Il Pane nero in Valtellina
La segale, insieme al grano saraceno e ad altri cereali come l’orzo e il miglio, ha costituito per secoli la principale coltura della Valtellina e della Valchiavenna. Ben adattabili ai climi montani, questi cereali venivano coltivati sui terrazzamenti che, ancora oggi con i vigneti, caratterizzano il paesaggio di questi territori. La segale veniva impiegata prevalentemente per preparare il pane.

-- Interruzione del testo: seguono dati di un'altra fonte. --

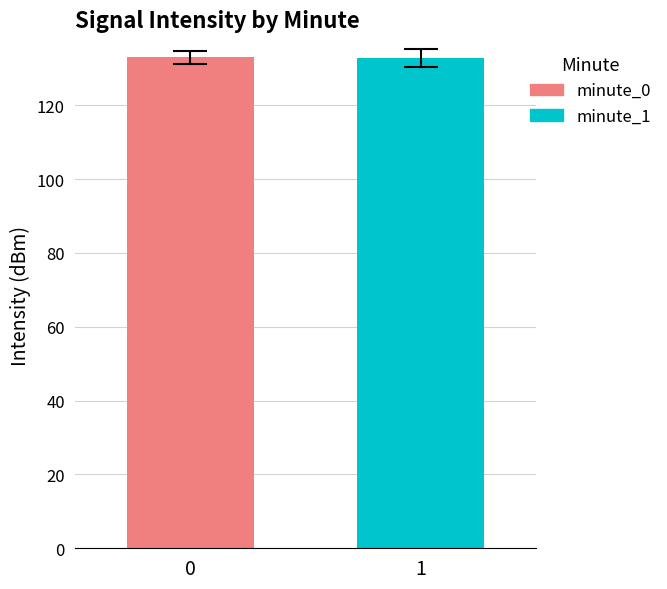

What is the maximum value shown in the chart?

133.0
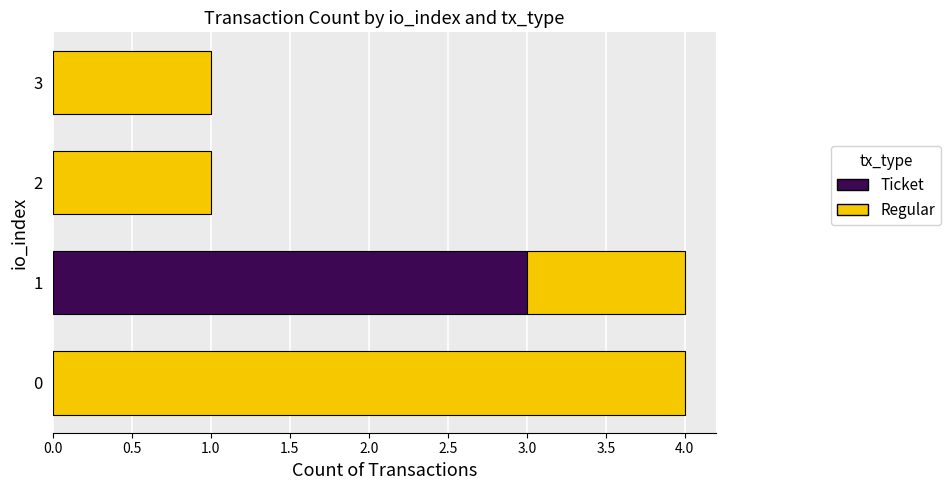

The Ticket series shows -2 at 3. True or false?

False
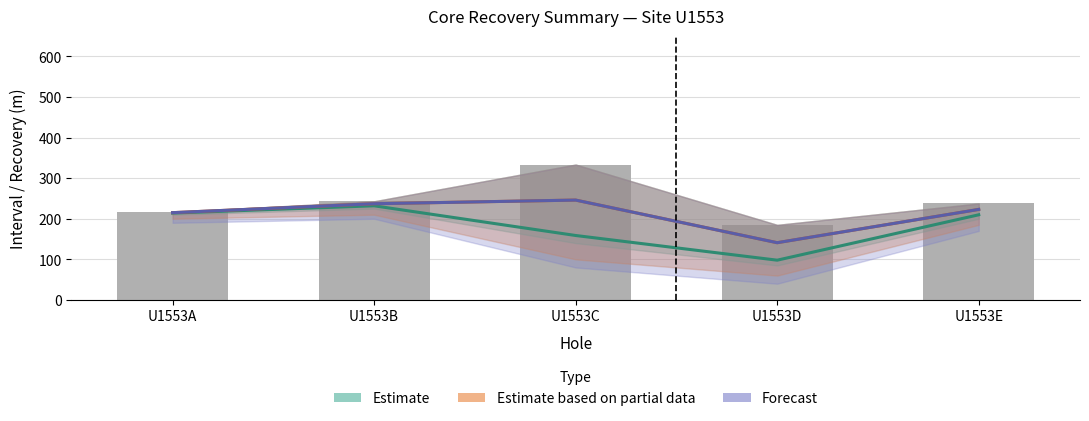

The chart shows a value of 237.6 at U1553E. True or false?

True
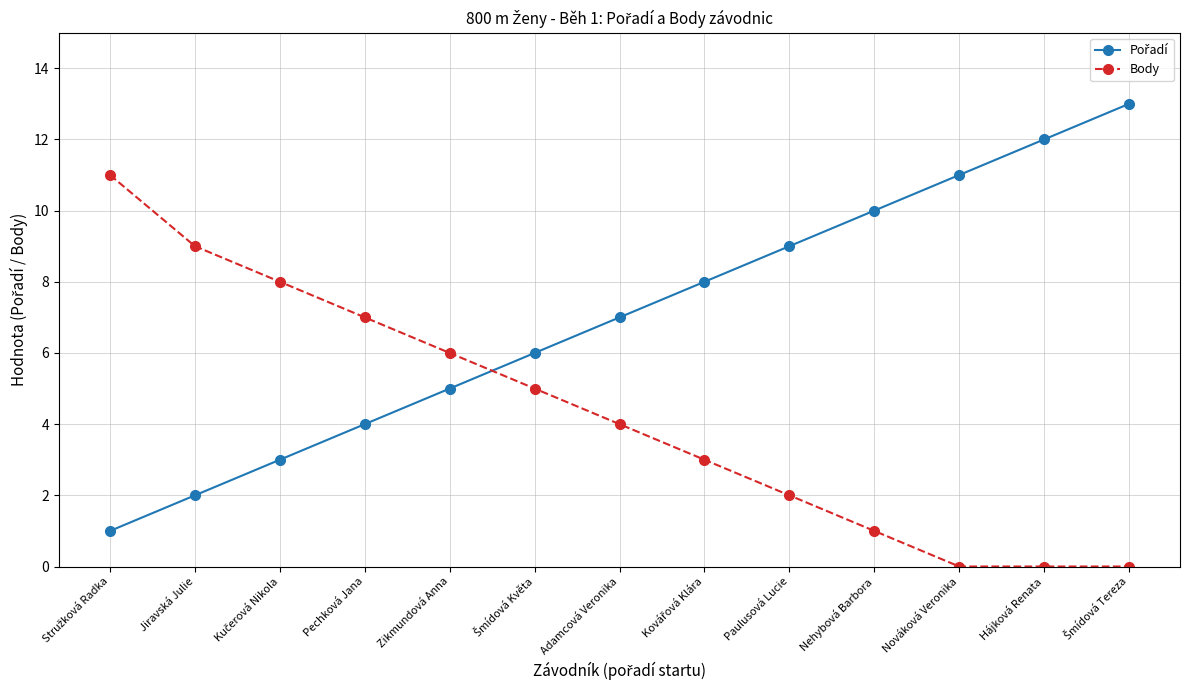

Is it true that Body equals 1 at Adamcová Veronika?

False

Fino ai primi anni Ottanta del Novecento, infatti, in ogni contrada erano ancora in uso i forni comunitari, dove, una volta al mese, si preparava il pane per l’autoconsumo di tutte le famiglie. Negli anni successivi la coltivazione della segale fu abbandonata e i forni comunitari andarono in disuso. Nonostante i cambiamenti socioeconomici avvenuti nei decenni, i valtellinesi continuano a consumare il pane di segale che ha mantenuto, nel corso dei secoli, le stesse caratteristiche di quello di una volta: una ciambella chiamata brazadela del diametro di 15/20 cm, croccante e di lunga durata.

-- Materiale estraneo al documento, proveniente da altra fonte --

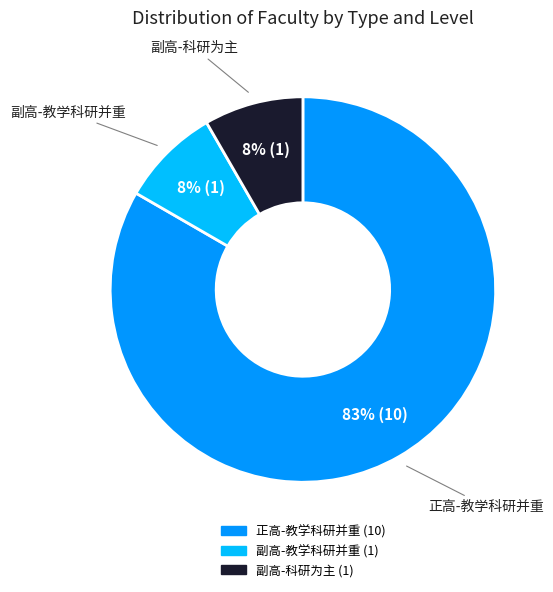

Is there a majority slice in this chart?

Yes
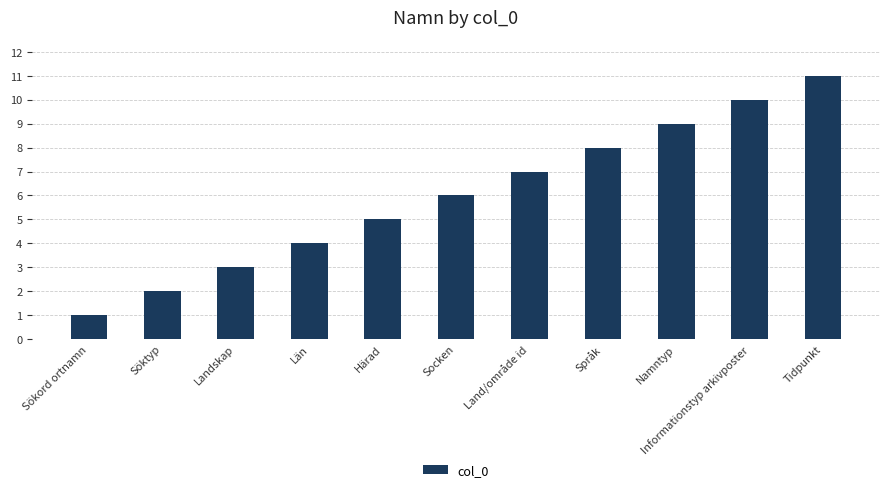

What is the greatest value displayed?

11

In Valtellina la base dell’impasto per il pane di segale è sempre la stessa, a cambiare è la forma e la tecnica di lavorazione. La differenza tra pani di segale è evidente: nella Bassa Valtellina e in Valchiavenna si panifica “alla tedesca” o “alla svizzera”, con un pane di segale alto, spugnoso, consistente, mentre nel resto della Valtellina la base d’impasto è comune e la tecnica di lavorazione è quasi identica. Oltre alla brazadela vi è anche la pagnotta di Berola, frazione di Ponte in Valtellina, dove la tradizione vuole che il pane di segale sia fatto a forma di pagnotta ed essiccato appoggiandolo verticalmente in apposite rastrelliere di legno.

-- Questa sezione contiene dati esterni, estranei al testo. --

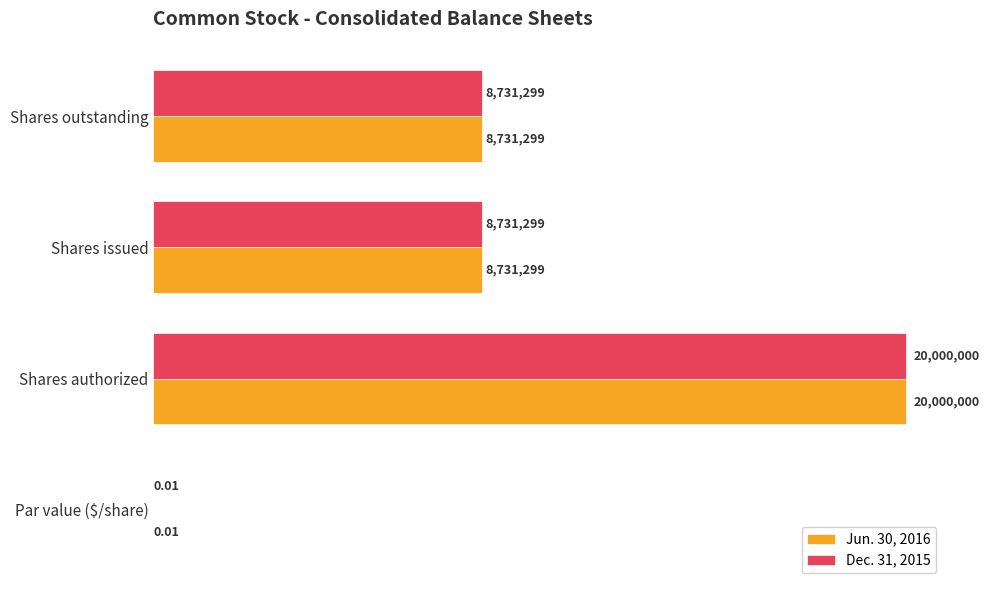

At how many categories does at least one series exceed 10243180?

1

Dal punto di vista sociale e dell’organizzazione economica, esistono oggi due forme molto diverse di attività di panificazione: la panificazione domestica, fatta nei forni di contrada e in quelli presenti ancora nelle case rurali, e la panificazione svolta dai panifici. Oggi il processo di panificazione in casa è rimasto pressoché invariato, anche se le normative vietano l’uso dei forni a legna in casa. Questo divieto fa sì che la pratica della panificazione domestica perda il suo senso collettivo e comunitario, trasformandosi in una pratica molto riservata. Chi ancora produce il pane in casa accende solitamente il forno solo due volte l’anno: una volta a dicembre e una a maggio-giugno, per un mese circa. Oggigiorno il consumo di pane di segale in Valtellina è di circa 50-60 kg al giorno (nella stagione estiva se ne consuma di più) e viene acquistato in grandi quantità, per esser conservato e consumato nei mesi.
Collegata alla panificazione tradizionale, e con la reintroduzione delle colture originarie presenti nella valle, negli ultimi tempi vi è stato anche un importante recupero di diversi aspetti connessi all’agricoltura tradizionale: su tutti, la ristrutturazione di alcuni mulini storici, messi a disposizione di chi coltiva piccole e selezionate quantità. Realtà di storia e tradizione questi fabbricati ristrutturati in chiave turistico-museale, sono oggi utilizzati per percorsi didattici e dimostrativi.